TASK ITEM -
With the pictures set aside, reproduce each entry precisely as it reads.

(MATERIAL PROVIDED Opens)

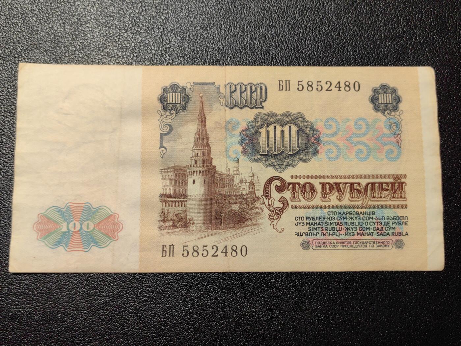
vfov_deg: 44.2
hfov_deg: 56.8
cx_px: 230
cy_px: 173
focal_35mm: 32
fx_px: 426
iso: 50
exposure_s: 1/100
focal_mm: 5.75
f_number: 2
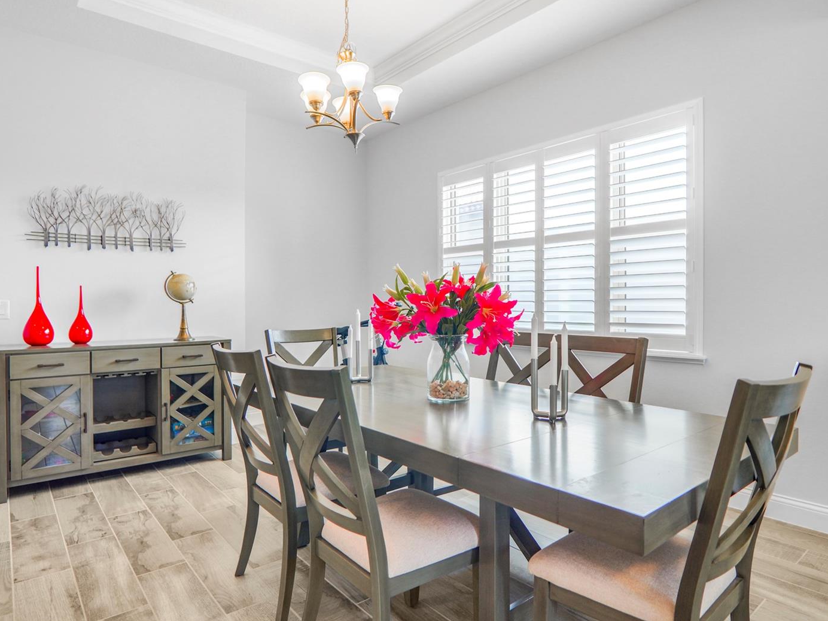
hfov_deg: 81.5
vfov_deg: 66.0
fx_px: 478
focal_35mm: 20
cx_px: 453
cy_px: 304
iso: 100
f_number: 2.8
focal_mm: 12
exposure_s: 1/60
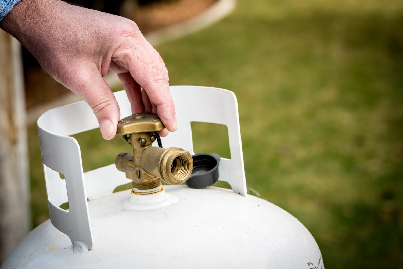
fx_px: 1120
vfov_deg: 13.7
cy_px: 134
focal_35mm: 100
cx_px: 202
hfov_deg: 20.4
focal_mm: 100
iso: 100
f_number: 5.6
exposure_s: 1/60
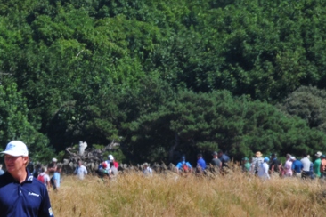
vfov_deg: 1.5
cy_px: 164
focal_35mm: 924
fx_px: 8367
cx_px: -3
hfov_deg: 2.2
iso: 400
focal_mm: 300
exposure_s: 1/80
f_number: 25
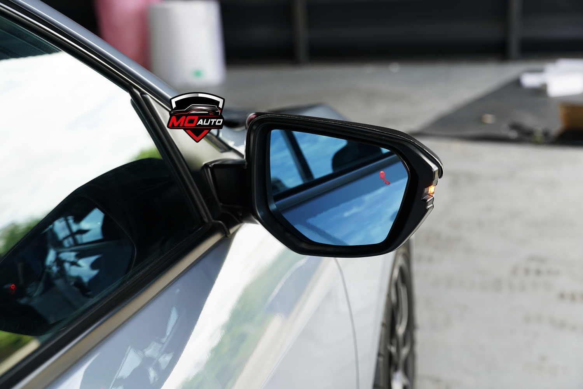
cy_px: 194
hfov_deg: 35.6
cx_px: 292
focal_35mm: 56
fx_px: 907
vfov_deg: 24.2
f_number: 5
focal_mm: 56
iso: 100
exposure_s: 1/100
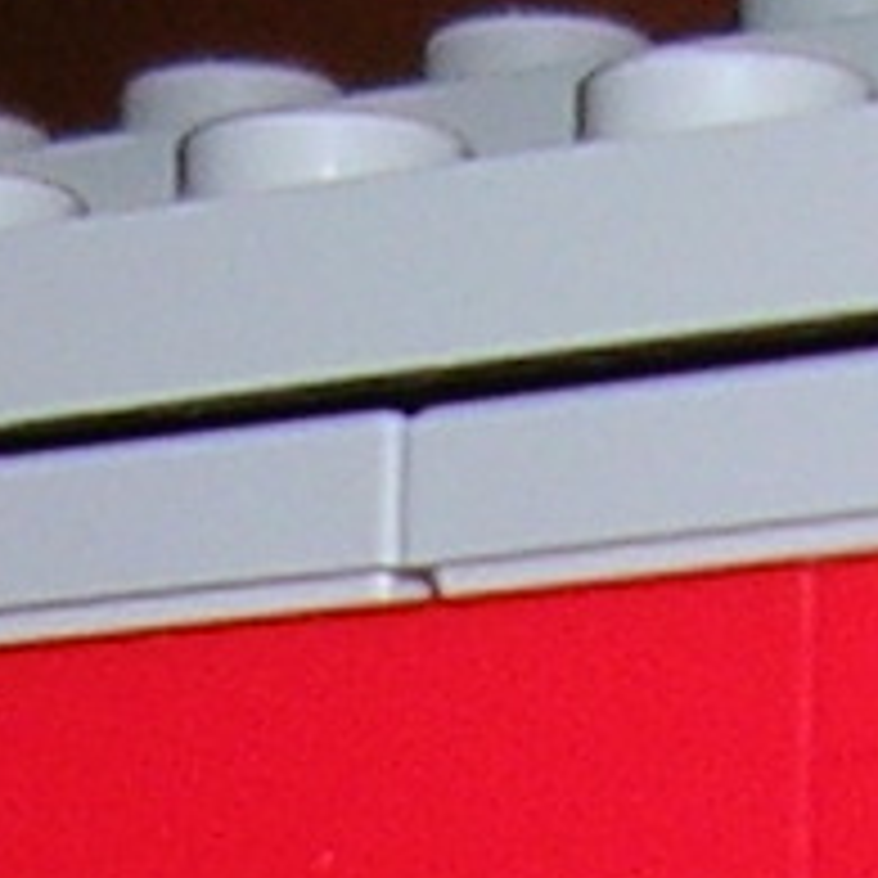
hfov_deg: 5.0
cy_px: 1914
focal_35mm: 353
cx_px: 883
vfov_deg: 4.9
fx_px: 10130
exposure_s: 1/60.1
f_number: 2.8
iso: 50
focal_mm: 5.8
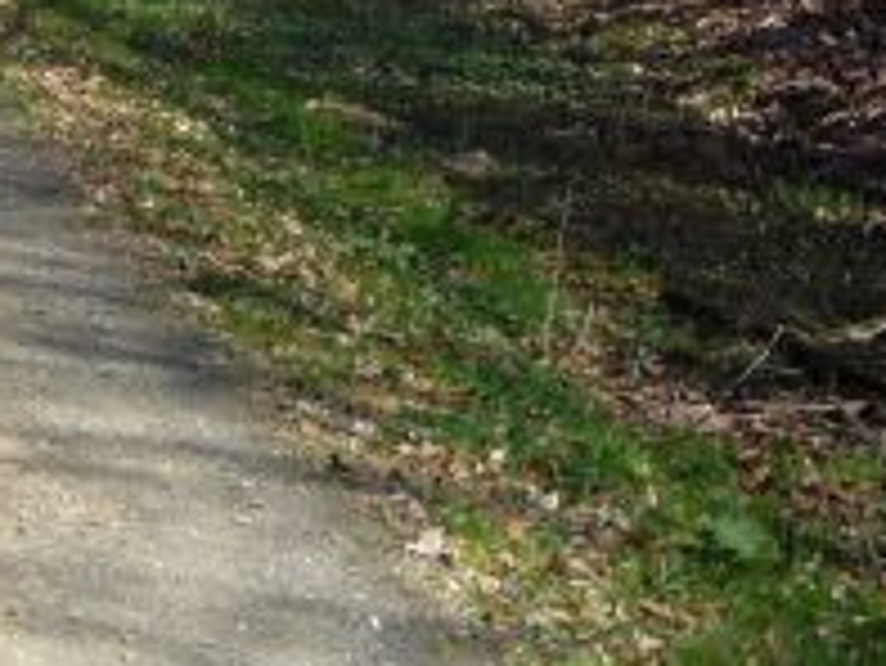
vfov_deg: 13.3
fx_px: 2664
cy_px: -369
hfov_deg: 18.1
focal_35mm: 104
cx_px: -126
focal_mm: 5.2
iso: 100
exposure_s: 1/250
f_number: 4
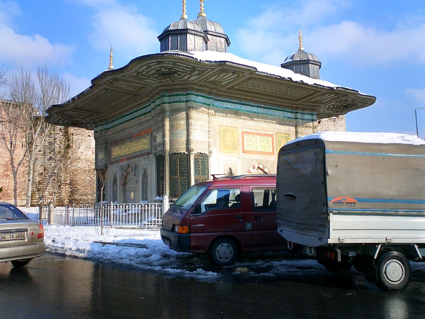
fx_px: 454
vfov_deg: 38.7
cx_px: 212
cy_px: 160
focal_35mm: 37
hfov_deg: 50.1
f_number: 3.5
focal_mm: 5.6
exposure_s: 1/800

(MATERIAL PROVIDED Closes)

EXERCISE RESULT -
vfov_deg: 44.2
hfov_deg: 56.8
cx_px: 230
cy_px: 173
focal_35mm: 32
fx_px: 426
iso: 50
exposure_s: 1/100
focal_mm: 5.75
f_number: 2
hfov_deg: 81.5
vfov_deg: 66.0
fx_px: 478
focal_35mm: 20
cx_px: 453
cy_px: 304
iso: 100
f_number: 2.8
focal_mm: 12
exposure_s: 1/60
fx_px: 1120
vfov_deg: 13.7
cy_px: 134
focal_35mm: 100
cx_px: 202
hfov_deg: 20.4
focal_mm: 100
iso: 100
f_number: 5.6
exposure_s: 1/60
vfov_deg: 1.5
cy_px: 164
focal_35mm: 924
fx_px: 8367
cx_px: -3
hfov_deg: 2.2
iso: 400
focal_mm: 300
exposure_s: 1/80
f_number: 25
cy_px: 194
hfov_deg: 35.6
cx_px: 292
focal_35mm: 56
fx_px: 907
vfov_deg: 24.2
f_number: 5
focal_mm: 56
iso: 100
exposure_s: 1/100
hfov_deg: 5.0
cy_px: 1914
focal_35mm: 353
cx_px: 883
vfov_deg: 4.9
fx_px: 10130
exposure_s: 1/60.1
f_number: 2.8
iso: 50
focal_mm: 5.8
vfov_deg: 13.3
fx_px: 2664
cy_px: -369
hfov_deg: 18.1
focal_35mm: 104
cx_px: -126
focal_mm: 5.2
iso: 100
exposure_s: 1/250
f_number: 4
fx_px: 454
vfov_deg: 38.7
cx_px: 212
cy_px: 160
focal_35mm: 37
hfov_deg: 50.1
f_number: 3.5
focal_mm: 5.6
exposure_s: 1/800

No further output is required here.